During the 1970s, industries such as manufacturing, livestock, and transportation commenced research and development projects to find ways to use IC-based RFID systems. Applications like industrial automation, animal identification, and vehicle tracking were all under consideration. During this period, IC-based tags continued to advance and featured writeable memory, faster read speeds, and longer ranges. Many of these RFID applications were based on proprietary designs and did not leverage the power of a standards-based approach.

In the early 1980s, more sophisticated RFID technologies were employed in applications ranging from identification of railroad cars in the United States to tracking farm animals in Europe. RFID systems were also used in wildlife studies to tag and track exotic or endangered species such as fish with minimal intrusion into their natural habitats.

In the 1990s, electronic toll collection systems gained popularity on both sides of the Atlantic, with commercial implementations in Italy, France, Spain, Portugal, Norway, and in the United States in Dallas, New York, and New Jersey. These systems offered a more sophisticated form of access control because they also included a payment mechanism.

Starting in 1990, several regional toll agencies in the northeastern United States joined forces under the name of E-ZPass Interagency Group (IAG), and together they developed a regionally compatible electronic toll collection system. This step was a major milestone toward creating application-level standards for interoperability. Until this point, most standardization efforts were centered on technical attributes such as frequency of operation and hardware communication protocols.

E-ZPass enabled a single tag to correspond to a single billing account per vehicle. The tagged vehicle then had access to highways of multiple toll authorities without having to stop at a tollbooth. E-Z Pass helped traffic to flow more easily and dramatically reduced the labor involved in collecting tolls and handling cash.

Around the same time, RFID card keys became increasingly popular as a replacement for traditional access control mechanisms such as metallic keys and combination locks. These so-called contactless smart cards provided information about the user and thus offered a more personalized method of access control, while being inexpensive to produce and program. Table 2.1 compares the most common methods of access control with that of RFID access control.
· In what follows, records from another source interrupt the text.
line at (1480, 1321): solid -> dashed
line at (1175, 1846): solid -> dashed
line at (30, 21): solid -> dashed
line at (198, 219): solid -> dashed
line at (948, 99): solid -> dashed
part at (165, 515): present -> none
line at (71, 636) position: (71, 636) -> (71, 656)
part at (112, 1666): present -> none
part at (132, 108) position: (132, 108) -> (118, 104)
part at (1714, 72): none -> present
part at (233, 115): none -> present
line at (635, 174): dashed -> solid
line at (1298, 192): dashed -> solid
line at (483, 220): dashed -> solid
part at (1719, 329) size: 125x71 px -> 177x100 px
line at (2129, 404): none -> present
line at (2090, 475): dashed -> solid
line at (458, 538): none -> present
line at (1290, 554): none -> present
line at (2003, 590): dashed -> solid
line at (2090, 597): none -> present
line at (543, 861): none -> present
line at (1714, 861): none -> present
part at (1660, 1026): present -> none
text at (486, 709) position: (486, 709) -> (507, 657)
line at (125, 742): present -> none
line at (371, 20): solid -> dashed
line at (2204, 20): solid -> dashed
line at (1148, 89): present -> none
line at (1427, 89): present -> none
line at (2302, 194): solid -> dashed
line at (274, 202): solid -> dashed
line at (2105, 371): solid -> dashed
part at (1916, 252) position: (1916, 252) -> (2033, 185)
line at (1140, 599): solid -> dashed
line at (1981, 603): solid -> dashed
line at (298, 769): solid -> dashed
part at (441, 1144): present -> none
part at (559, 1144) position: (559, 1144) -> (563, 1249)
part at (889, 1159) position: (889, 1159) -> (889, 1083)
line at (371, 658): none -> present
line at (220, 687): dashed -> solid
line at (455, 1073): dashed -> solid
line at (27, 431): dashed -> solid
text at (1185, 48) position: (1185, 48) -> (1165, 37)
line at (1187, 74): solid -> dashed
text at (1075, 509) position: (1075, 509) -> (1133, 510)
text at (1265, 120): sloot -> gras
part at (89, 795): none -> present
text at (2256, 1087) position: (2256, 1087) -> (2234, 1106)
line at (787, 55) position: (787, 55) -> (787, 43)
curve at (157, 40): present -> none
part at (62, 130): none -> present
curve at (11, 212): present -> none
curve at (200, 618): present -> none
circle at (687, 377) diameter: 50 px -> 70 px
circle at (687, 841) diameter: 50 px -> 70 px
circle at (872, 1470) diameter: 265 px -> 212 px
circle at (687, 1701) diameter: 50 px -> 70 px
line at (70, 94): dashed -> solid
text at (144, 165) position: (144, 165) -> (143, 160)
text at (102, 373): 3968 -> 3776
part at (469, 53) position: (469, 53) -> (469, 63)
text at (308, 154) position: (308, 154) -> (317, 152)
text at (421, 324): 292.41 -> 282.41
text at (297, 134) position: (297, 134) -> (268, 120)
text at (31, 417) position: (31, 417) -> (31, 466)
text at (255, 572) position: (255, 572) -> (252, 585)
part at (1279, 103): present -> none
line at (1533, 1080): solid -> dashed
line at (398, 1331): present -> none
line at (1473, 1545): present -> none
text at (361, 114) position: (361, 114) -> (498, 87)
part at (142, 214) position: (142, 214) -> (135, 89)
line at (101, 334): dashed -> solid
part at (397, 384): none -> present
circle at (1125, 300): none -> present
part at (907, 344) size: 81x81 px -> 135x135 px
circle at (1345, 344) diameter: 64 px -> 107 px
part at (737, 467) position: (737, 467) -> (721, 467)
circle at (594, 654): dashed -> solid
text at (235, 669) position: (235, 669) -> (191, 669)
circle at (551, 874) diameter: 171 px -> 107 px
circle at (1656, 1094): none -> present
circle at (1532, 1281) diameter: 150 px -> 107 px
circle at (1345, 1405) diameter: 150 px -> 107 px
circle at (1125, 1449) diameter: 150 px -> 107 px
Table 2.1. Comparison of Various Access Control Methods

Access Control Method

Pros

Cons

Metallic Key

Does not need electricity to function
Easy to use

Can be copied easily
Lock can be picked
Susceptible to theft

Combination Lock

Combination can be easily changed
No key to be lost or stolen

More expensive than a key-lock
Vulnerable to eavesdropping

Punch Card

Cannot be duplicated as easily as a metallic key

Older technology with little flexibility
Easy to duplicate

Magnetic Strip

Cannot be easily copied
Card readers widely available

Prolonged use can damage card
Installation requires costly IT infrastructure

Smart Card

Same card can also be used for applications other than access control (e.g. payment)
Provides more security than Magnetic Strip Cards

More expensive than a Magnetic Strip Card

RFID

All the Pros of Smart Cards
Requires no contact
Can be embedded in items other than cards and under the skin

Can be more expensive than Smart Cards

RFID access control has continued to gain new levels of acceptance. Automobile manufacturers have been using RFID tags for nearly a decade to control the ignition systems in their vehicles, resulting in dramatic reductions in car theft. Most recently, some automakers have equipped their vehicles with RFID systems that directly control entry into the passenger compartment and the trunk.